# Pistas invertidas en Proteus (Ares)



## deusmachina (Ago 20, 2016)

disculpen soy nuevo en la realización de PCB y estoy utilizando el progrma  proteus, me he encontrado con algunos problemas a la hora de realizar el circuito físico, me podrían  ayudar con algunas dudas. Utilizo el método del planchado y todo bien hasta que las paso el circuito a la baquelita los pines de los circuitos integrados me salen invertidos, lo mismo con los transistores en fin todo... los exporte en modo espejo y utilizo la capa bottom copoper, para realizar las pistas, tengo entendido que se exporta en modo mirror los pdf para utilizarlo con la plancha, la verdad o se cual es el problema







[/img]

al exportar obtengo esto:




las pistas las exporto en modo espejo y la mascara de componentes la exporta tal cual

el 3d del ares me muestra:





pero la quemar y montar el circuito, me di cuenta que los pines no cuadraban:





no se cual es el problema, por ahora solo me toca poner los transistores al revez y ya, pero los integrados si quiero que valga me tocara doblar las pines.
¿que sucedió, por qué salio invertido los pines?
	

	
	
		
		

		
		
	


	




 ...


----------



## ruben90 (Ago 20, 2016)

Salieron invertidas las pistas porque seleccionaste el modo espejo. hno:

Selecciona el modo normal para la próxima. Yo jamas eh utilizado el modo espejo al manufacturar PCB's e imagino que sirve para hacer montado superficial o algo especial, la verdad lo desconozco.


----------



## Daniel Meza (Ago 20, 2016)

Elementos listados en un conjunto de datos
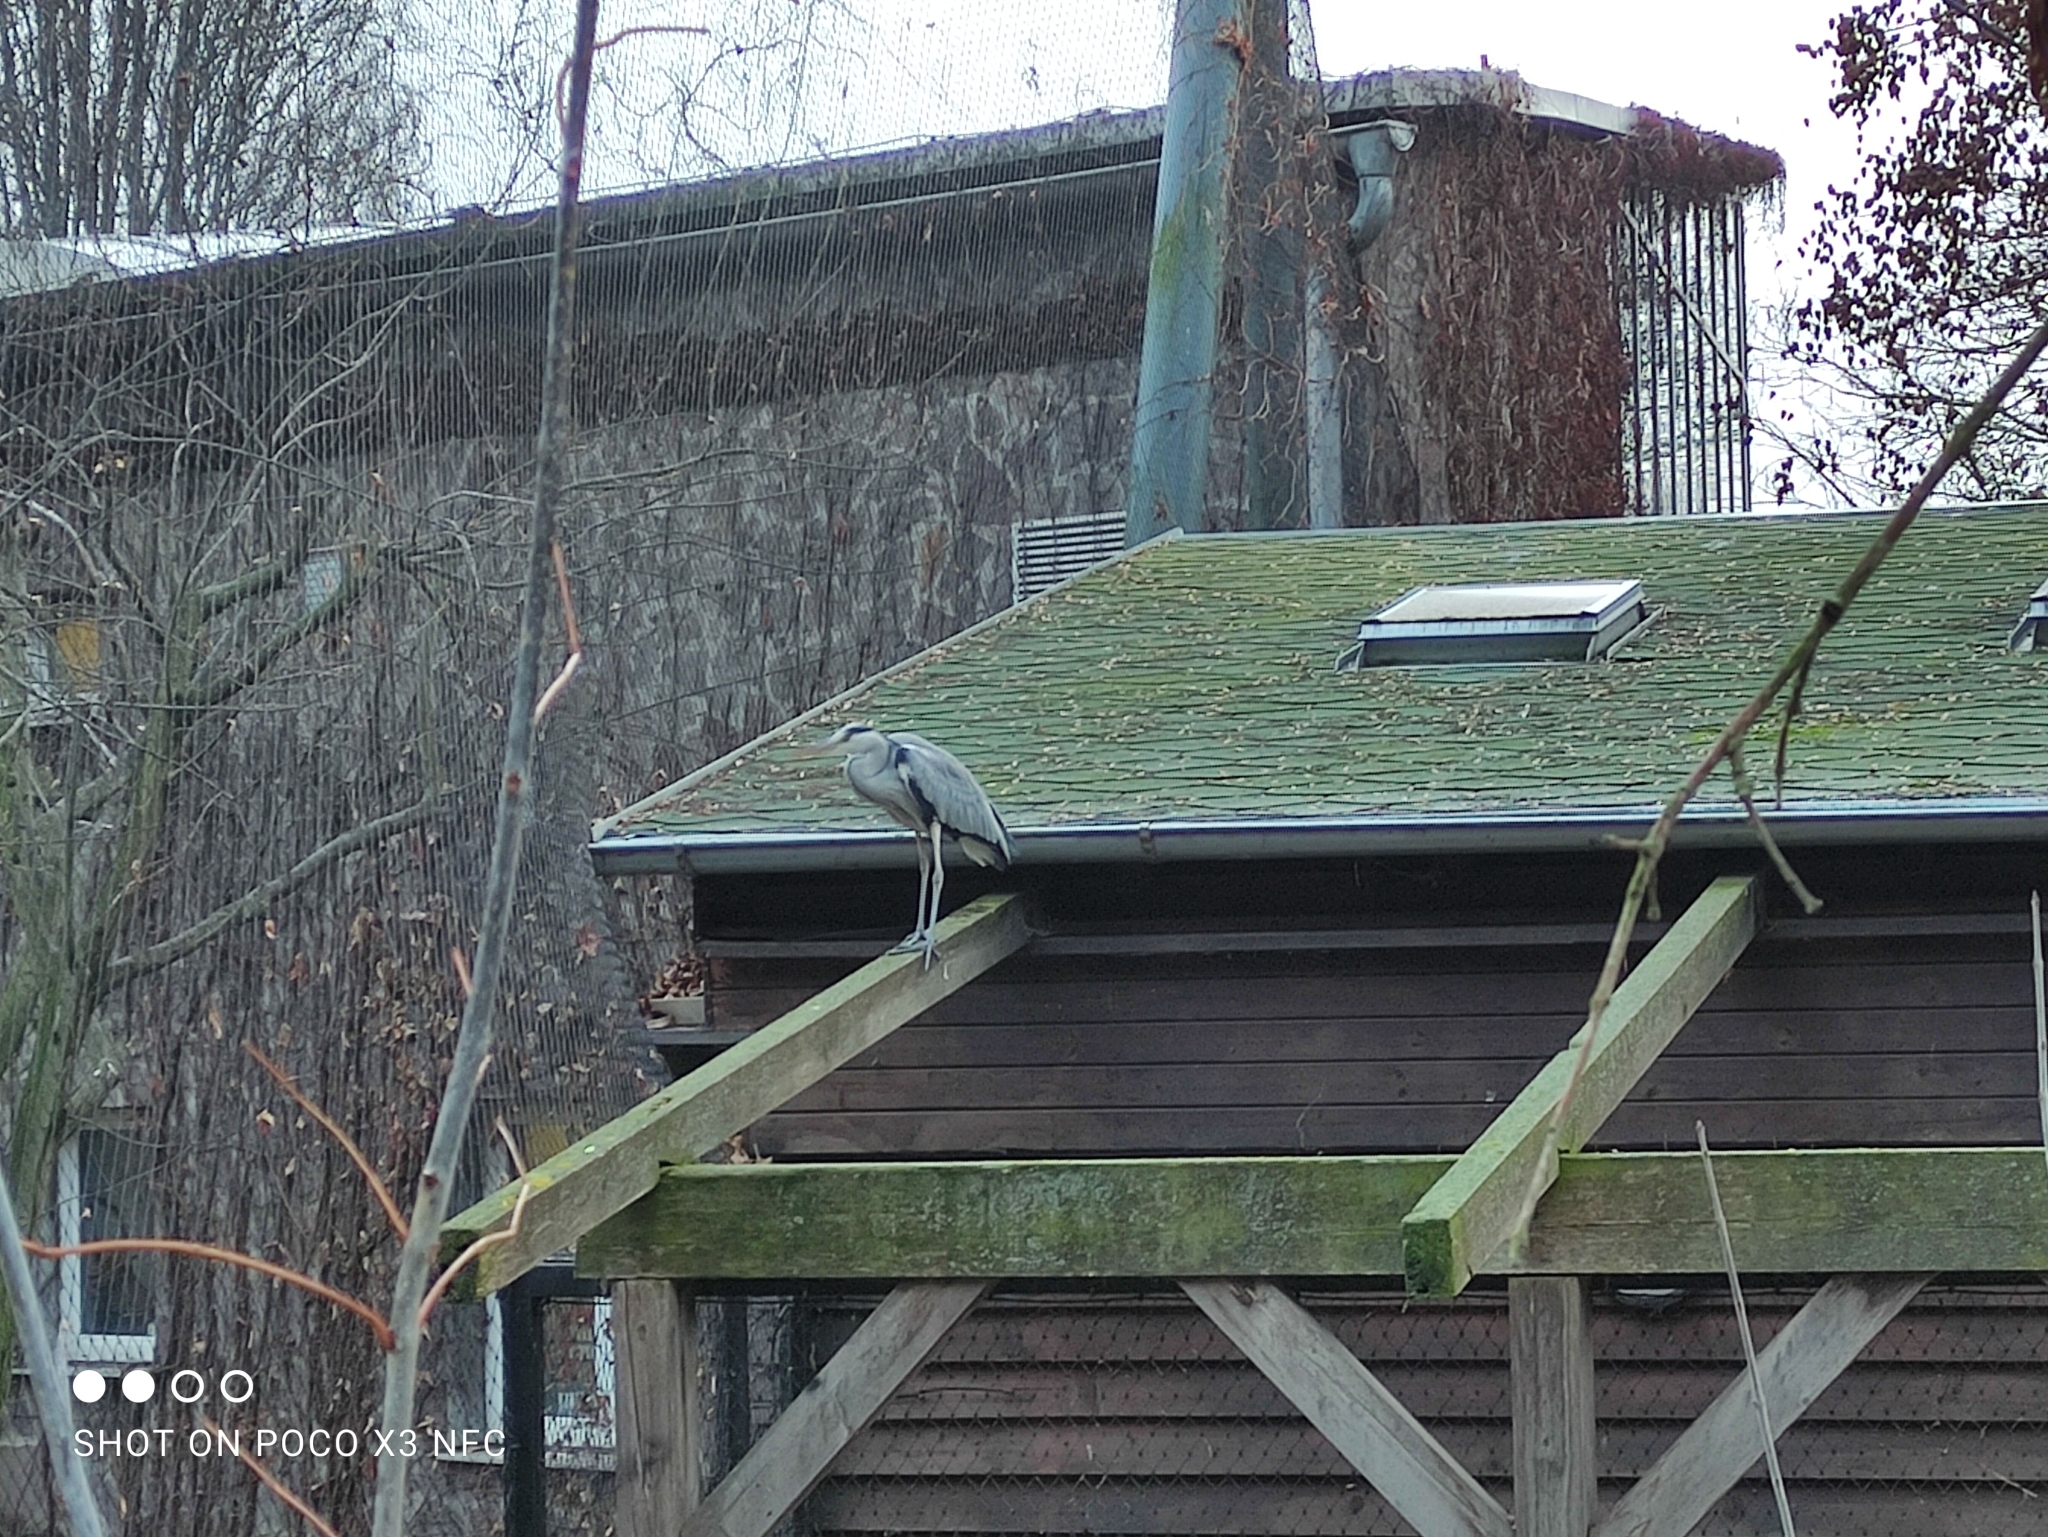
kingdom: Animalia
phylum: Chordata
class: Aves
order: Pelecaniformes
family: Ardeidae
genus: Ardea
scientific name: Ardea cinerea
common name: Grey heron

(Objetivo planteado A)
Resume en dos oraciones el hilo sobre pistas invertidas en Proteus.
(Objetivo planteado B)
Convierte en una lista el párrafo del hilo sobre pistas invertidas en Proteus que empieza con «disculpen soy nuevo», conservando sus datos principales.
(Objetivo planteado C)
Imprime del hilo sobre pistas invertidas en Proteus el fragmento que va desde "## ruben90 (Ago" hasta "Meza (Ago 20, 2016)", ambos incluidos.
El listado es material independiente del hilo sobre pistas invertidas en Proteus.

(Respuesta redactada A)
Un usuario que se inicia en la realización de PCB con Proteus y el método del planchado exportó las pistas en modo espejo, y al quemar y montar el circuito los pines de integrados y transistores no cuadraban. En respuesta, ruben90 atribuye la inversión a haber seleccionado el modo espejo y aconseja elegir el modo normal la próxima vez.

(Respuesta redactada B)
- El autor es nuevo en la realización de PCB y usa el programa Proteus.
- Emplea el método del planchado.
- Al pasar el circuito a la baquelita, los pines de los circuitos integrados, los transistores y todo lo demás salen invertidos.
- Exportó en modo espejo y usa la capa inferior de cobre para las pistas.
- Tiene entendido que los PDF se exportan en modo mirror para usarlos con la plancha.
- No sabe cuál es el problema.

(Respuesta redactada C)
## ruben90 (Ago 20, 2016)

Salieron invertidas las pistas porque seleccionaste el modo espejo. hno:

Selecciona el modo normal para la próxima. Yo jamas eh utilizado el modo espejo al manufacturar PCB's e imagino que sirve para hacer montado superficial o algo especial, la verdad lo desconozco.


----------



## Daniel Meza (Ago 20, 2016)